TerraCycle has launched the Canadian pilot for its Loop sustainable packaging platform in the Greater Toronto Area, bringing Kraft Heinz on as the latest company to offer products through it.
The platform delivers a range of CPG and personal care products to consumers’ doors in special reusable packaging, using a “milk man” style system to let consumers return their empty packages and receive refills. Loop has already had successful launches in the United States, France and the United Kingdom, the latter of which came amid the global COVID-19 pandemic. Its Canadian launch will emulate those prior launches, starting small with “a service for early adopters,” says Tom Szaky, CEO and founder of TerraCycle.

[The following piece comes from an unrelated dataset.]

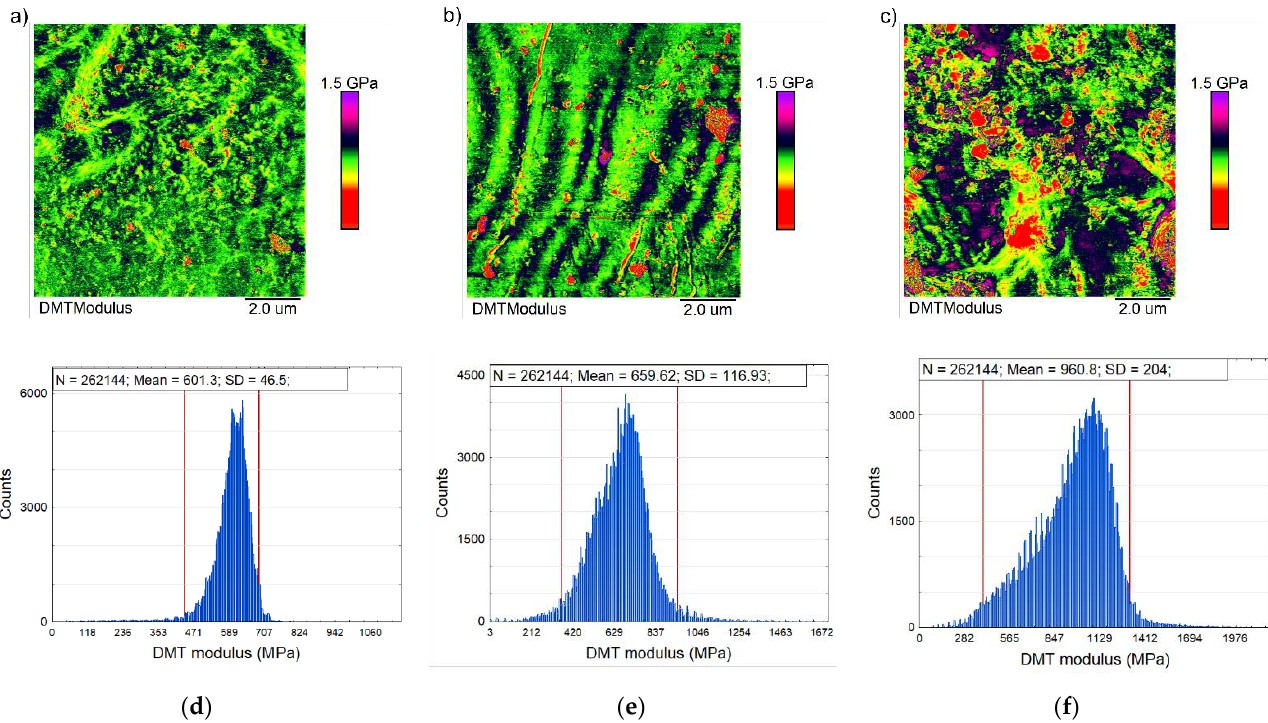
Figure 5. Representative map of the DMT moduli (10 × 10 μm) for samples k0 ( a ), k5 ( b ), k10 ( c ), and the corresponding histogram ( d – f ) of the distribution of the DMT moduli. The red line superimposed on the frequency histograms represents the 95% range of the measured values.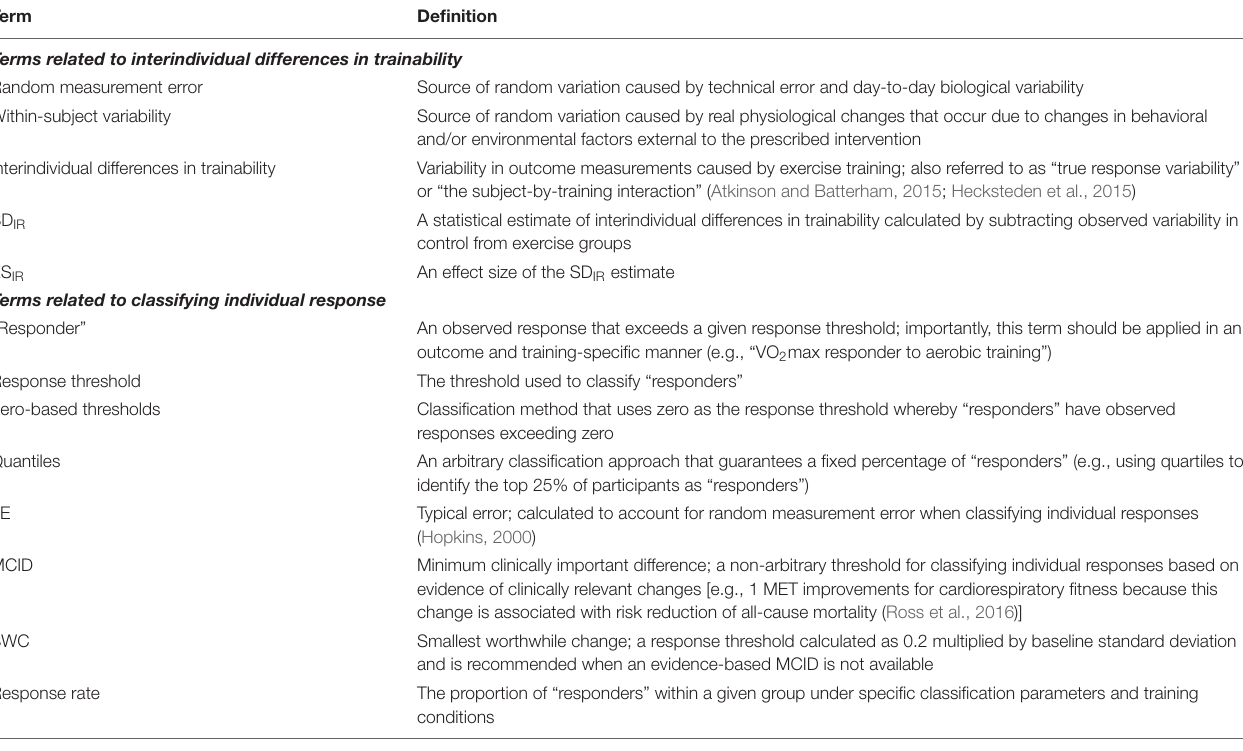
TABLE 1 | Definitions of individual response terms used throughout the present review.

“This first phase is about getting people excited and driving learning so we can really get that scale-up right,” explains Szaky. “That’s when you’re going to start seeing the big above-the-line marketing and advertising.”
Consumers can find Loop’s platform both through loopstore.ca and Loblaw, which is the program’s exclusive mass merchant retail partner for one year in Canada. The partnership with Loblaw, Szaky says, was “mandatory” to Loop’s launch from a behind-the-scenes perspective, as it helps “excite the Canadian vendors” that have to create and establish supply chains for the reusable versions of their products, on top of helping Loop scale more quickly.
“We won’t have to create a retail environment, we can leverage Loblaw’s expertise in retail,” explains Szaky. “Loop would never launch in a market without having the leading retailer behind it. That’s what brought us to Canada.”
For its launch, Loop will carry products from a wide array of brands, including large multinationals such as Unilever and Nestle that have been involved in other markets, and smaller businesses such as Soapply and Organic Meadow. Nestle has made two Häagen-Dazs flavours available in a special package that keeps the ice cream at an optimal temperature. Loblaw has also made several President’s Choice and PC Organics products available. Kraft Heinz has also signed on, offering a reusable version of its glass ketchup bottle as its own pilot effort with the platform.
“Our partnership with Loop is part of our broader sustainability efforts at Kraft Heinz,” explains Nicole Fischer, head of sustainability with the company. “Our iconic glass bottle has always been recyclable, and now we can make it reusable for Canadians through this platform.”
Ketchup will be the only offering from the company during the pilot phase, but it is “looking at this to figure out what consumers are looking for in a reusable platform, what types of packaging and formats they do and don’t like, and all of that learning,” notes Fischer.
Fischer says part of the goal for Kraft Heinz is to also help steer Canadians away from single-use plastics, which have become more commonplace during the pandemic as consumers have had health and safety concerns about reusables – concerns that delayed Loop’s Canadian pilot, which was previously set for last year.
But Szaky says those consumers can rest easily with Loop’s products, pointing to its successful mid-pandemic launch in the U.K. as an example. It also has a global partnership with Ecolab to provide cleaning capabilities in distribution centres.
While Loop isn’t setting a specific timeframe on how long its pilot will last, Szaky notes the platform will move into its next phase “when our retail partners start going into stores,” offering its reusable containers in the physical space as well as through direct-to-consumer channels, like it did in other markets.
“With brands such as Tim Hortons and Burger King, you will see in-store deployments before the year is out,” says Szaky. “With Loblaw, we’re looking forward to launching the pilot and learning from that.”